§ **WORK ORDER**
Copy out each line of the data below in which "front" appears.

§ **MATERIAL PROVIDED**

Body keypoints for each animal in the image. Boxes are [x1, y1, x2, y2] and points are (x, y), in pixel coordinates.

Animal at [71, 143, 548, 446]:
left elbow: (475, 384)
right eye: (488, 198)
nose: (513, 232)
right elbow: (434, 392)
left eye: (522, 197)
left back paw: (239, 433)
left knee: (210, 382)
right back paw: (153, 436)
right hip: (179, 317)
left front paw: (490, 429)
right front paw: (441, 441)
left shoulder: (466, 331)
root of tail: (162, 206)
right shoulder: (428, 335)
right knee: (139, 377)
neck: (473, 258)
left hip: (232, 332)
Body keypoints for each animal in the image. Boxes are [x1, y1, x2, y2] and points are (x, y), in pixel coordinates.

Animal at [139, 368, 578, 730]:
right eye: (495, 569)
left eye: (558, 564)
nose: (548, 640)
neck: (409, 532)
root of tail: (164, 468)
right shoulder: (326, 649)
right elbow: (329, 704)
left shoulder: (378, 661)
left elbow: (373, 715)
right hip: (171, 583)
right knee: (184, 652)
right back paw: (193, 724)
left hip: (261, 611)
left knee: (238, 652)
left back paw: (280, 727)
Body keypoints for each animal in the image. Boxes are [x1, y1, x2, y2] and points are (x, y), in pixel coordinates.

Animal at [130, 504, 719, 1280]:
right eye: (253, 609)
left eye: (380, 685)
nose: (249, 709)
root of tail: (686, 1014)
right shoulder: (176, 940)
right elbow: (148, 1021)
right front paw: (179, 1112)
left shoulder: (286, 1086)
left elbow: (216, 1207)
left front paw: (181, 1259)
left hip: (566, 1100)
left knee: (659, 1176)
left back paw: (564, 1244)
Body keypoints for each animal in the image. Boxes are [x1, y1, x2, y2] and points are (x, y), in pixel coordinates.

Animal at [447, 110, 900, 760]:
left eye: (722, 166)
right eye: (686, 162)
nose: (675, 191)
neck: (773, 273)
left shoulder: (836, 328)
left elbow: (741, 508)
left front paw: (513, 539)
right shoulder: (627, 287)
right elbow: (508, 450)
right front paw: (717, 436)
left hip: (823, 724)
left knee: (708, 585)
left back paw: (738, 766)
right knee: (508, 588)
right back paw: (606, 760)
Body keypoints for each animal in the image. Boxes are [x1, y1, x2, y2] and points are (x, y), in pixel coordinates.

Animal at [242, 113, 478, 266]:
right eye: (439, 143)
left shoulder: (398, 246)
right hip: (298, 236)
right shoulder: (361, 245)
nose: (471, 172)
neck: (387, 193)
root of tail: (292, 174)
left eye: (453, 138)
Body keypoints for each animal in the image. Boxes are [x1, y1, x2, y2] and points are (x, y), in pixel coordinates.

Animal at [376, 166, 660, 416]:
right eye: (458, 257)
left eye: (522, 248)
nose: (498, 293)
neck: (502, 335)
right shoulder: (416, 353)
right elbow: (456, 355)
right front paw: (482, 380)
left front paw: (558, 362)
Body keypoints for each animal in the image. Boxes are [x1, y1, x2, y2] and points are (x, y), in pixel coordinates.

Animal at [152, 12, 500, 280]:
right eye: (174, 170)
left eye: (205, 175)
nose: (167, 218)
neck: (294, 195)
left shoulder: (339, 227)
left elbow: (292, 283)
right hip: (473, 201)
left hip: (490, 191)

§ **EXERCISE SOLUTION**
left front paw: (490, 429)
right front paw: (441, 441)
right front paw: (179, 1112)
left front paw: (181, 1259)
left front paw: (513, 539)
right front paw: (717, 436)
right front paw: (482, 380)
left front paw: (558, 362)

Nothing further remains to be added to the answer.